Une écriture à la fois sobre, directe, efficace dynamise la construction alternée de ce multiple récit que nous lisons d’une traite, hypnotisés par la puissance d’évocation du poète-romancier qui fait aussi de ce livre une célébration enthousiaste de la littérature et de la fiction… En fin de parcours, l’auteur évoque fort à propos, le partage entre cette fiction éblouissante et le fragment de réel historique qui en a été à la source: Blanche Gribert, a vraiment existé. Elle s’appelait Eliane Gillet, à qui le roman est dédié, faisait partie du réseau de résistance Bayard. Elle ne survécut pas au travail forcé dans le camp. Le roman de Claude Donnay lui invente un destin et la restitue à notre mémoire collective. Quelle meilleure manière de réaliser le devoir de mémoire lorsque l’on est un romancier de l’envergure de Claude Donnay? La démonstration est faite dans le roman que publie MEO, une maison d’édition dont on ne dira jamais assez la place essentielle qu’elle occupe dans la littérature francophone.
Jean Jauniaux, le 25 février 2024.
« OZANE » ,Roman, 2024, 256 pages, 22€, ISBN: 978-2-8070-0425-2 (livre imprimé) – 978-2-8070-0426-9 (PDF) – 978-2-8070-0427-6 (Epub)
Sacha s’est retiré dans une cabane au bord du lac Baïkal pour écrire l’histoire de sa mère telle qu’elle la lui a léguée dans ses carnets. Ozane Sorokin, amnésique suite à un accident lors de la libération du camp de Ravensbrück a épousé un de ses libérateurs et a vécu avec lui une vie simple et heureuse en Sibérie. Un jour, elle tombe nez à nez avec un ours et la peur lui fait perdre conscience.
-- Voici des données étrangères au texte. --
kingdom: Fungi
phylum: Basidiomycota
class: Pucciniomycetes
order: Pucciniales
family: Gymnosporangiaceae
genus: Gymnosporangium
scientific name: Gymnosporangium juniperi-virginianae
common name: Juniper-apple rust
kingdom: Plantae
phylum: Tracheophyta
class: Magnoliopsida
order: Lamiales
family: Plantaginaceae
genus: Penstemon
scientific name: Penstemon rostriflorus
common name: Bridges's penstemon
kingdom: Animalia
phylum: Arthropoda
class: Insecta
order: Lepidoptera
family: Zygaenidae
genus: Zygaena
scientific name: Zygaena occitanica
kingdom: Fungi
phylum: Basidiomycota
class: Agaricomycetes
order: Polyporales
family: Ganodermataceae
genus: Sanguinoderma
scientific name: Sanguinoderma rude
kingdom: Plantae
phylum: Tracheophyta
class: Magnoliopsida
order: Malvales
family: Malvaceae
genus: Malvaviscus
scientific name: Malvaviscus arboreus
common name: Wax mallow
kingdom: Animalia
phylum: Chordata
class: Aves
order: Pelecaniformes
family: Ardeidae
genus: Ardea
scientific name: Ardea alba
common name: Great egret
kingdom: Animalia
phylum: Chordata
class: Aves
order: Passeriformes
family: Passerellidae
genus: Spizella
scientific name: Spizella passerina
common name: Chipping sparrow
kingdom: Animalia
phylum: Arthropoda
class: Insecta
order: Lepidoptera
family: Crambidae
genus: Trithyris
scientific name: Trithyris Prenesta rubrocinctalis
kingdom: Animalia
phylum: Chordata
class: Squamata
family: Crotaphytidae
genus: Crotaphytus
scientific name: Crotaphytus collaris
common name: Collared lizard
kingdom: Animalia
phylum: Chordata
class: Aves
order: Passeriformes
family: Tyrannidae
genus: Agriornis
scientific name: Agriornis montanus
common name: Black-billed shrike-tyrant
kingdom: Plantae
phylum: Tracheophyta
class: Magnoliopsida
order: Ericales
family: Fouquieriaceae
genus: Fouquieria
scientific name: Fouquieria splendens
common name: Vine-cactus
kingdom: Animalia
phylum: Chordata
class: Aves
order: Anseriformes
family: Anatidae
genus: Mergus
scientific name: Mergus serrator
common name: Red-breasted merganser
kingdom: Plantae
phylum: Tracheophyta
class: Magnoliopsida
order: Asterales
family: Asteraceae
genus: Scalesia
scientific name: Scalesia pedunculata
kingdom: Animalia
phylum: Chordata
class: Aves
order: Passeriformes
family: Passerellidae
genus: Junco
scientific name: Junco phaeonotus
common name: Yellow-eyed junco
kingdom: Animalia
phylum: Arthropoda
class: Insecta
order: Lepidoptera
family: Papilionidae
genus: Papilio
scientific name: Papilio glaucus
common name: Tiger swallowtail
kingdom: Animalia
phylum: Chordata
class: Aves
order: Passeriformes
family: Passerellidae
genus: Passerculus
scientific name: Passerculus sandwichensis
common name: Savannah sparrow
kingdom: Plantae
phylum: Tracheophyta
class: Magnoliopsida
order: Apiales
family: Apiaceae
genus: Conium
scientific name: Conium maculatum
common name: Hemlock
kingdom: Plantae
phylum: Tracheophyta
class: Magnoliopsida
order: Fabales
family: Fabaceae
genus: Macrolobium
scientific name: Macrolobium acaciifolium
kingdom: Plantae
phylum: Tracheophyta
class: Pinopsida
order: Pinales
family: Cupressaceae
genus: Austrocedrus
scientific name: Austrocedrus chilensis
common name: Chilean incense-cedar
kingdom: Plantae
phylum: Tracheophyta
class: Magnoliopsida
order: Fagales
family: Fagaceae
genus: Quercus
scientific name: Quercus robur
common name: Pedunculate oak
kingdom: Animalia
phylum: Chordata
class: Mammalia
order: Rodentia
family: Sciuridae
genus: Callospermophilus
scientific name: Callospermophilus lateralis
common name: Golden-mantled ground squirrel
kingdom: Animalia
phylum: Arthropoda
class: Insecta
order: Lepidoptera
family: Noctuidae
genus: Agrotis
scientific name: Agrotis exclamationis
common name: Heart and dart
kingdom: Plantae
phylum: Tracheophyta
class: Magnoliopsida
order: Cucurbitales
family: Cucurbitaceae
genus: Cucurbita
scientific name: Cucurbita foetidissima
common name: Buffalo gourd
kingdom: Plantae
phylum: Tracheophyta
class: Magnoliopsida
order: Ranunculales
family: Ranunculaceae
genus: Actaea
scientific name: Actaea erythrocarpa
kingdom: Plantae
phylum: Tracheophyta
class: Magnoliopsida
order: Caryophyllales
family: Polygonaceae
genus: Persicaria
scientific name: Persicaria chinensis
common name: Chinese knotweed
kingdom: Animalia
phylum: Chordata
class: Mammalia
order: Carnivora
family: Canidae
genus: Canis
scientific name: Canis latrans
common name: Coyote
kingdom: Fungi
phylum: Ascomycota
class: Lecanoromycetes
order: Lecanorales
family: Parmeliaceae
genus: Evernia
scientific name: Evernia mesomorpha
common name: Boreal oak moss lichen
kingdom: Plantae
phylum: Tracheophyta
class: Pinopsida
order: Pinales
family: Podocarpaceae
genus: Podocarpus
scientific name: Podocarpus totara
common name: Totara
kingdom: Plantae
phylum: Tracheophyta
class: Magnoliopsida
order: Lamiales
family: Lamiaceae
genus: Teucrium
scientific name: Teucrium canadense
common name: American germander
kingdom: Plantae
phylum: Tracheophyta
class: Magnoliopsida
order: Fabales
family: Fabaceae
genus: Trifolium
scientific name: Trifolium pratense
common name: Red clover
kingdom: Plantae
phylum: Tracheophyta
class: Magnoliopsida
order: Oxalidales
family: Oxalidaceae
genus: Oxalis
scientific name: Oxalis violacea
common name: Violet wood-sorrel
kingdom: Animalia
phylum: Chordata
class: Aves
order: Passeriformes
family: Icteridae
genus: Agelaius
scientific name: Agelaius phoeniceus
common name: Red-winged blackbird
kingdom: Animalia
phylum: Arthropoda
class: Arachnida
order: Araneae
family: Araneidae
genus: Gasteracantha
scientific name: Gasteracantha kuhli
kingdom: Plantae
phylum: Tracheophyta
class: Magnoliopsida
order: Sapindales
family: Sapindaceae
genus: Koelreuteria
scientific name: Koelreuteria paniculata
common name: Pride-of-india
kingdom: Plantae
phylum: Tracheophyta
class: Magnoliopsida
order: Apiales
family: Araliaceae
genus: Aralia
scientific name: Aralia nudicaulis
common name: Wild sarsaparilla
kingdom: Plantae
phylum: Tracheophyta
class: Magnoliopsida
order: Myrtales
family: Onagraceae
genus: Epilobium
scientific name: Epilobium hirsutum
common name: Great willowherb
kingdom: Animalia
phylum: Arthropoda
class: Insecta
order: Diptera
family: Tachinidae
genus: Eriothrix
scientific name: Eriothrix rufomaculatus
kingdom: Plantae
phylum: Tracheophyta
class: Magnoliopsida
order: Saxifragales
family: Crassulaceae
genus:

Lorsqu’elle revient à elle, alors qu’on la – et qu’elle se – croyait Ozane Roth, juive parisienne, seule de sa famille rescapée des camps de la mort, c’est une inconnue qui émerge, une jeune Belge de vingt ans, Blanche, résistante arrêtée par l’occupant nazi. Ozane pourra-t-elle concilier celle qu’elle a longtemps cru être être avec les fantômes qui depuis si longtemps hantent son amnésie ? Entre la vallée mosane, les rives du lac Baïkal et les camps de la mort, Ozane-Blanche pose la question de l’identité quand le destin a bouleversé les cartes.